▶ _ACTIVITY_
Write out each line below precisely, passing over the pictures.

<<<<

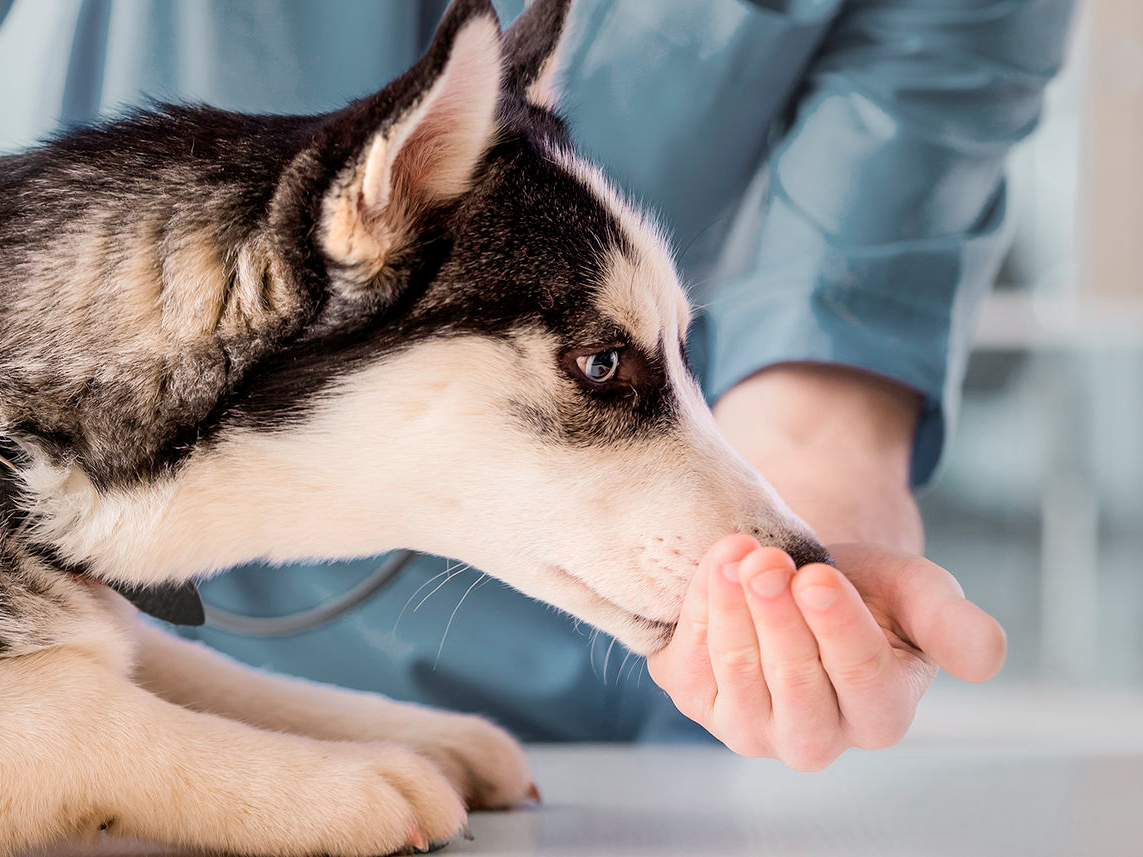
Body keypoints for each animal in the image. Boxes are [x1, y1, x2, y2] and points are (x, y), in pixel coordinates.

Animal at [0, 1, 822, 854]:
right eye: (601, 363)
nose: (811, 560)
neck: (34, 463)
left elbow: (197, 666)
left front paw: (405, 728)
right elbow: (79, 697)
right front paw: (330, 775)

>>>>

▶ _COMPLETED EXERCISE_
Body keypoints for each animal in the image. Boxes are [x1, y1, x2, y2] and points are (x, y), in pixel coordinates.

Animal at [0, 1, 822, 854]:
right eye: (601, 363)
nose: (811, 560)
neck: (34, 463)
left elbow: (197, 666)
left front paw: (405, 728)
right elbow: (79, 697)
right front paw: (330, 775)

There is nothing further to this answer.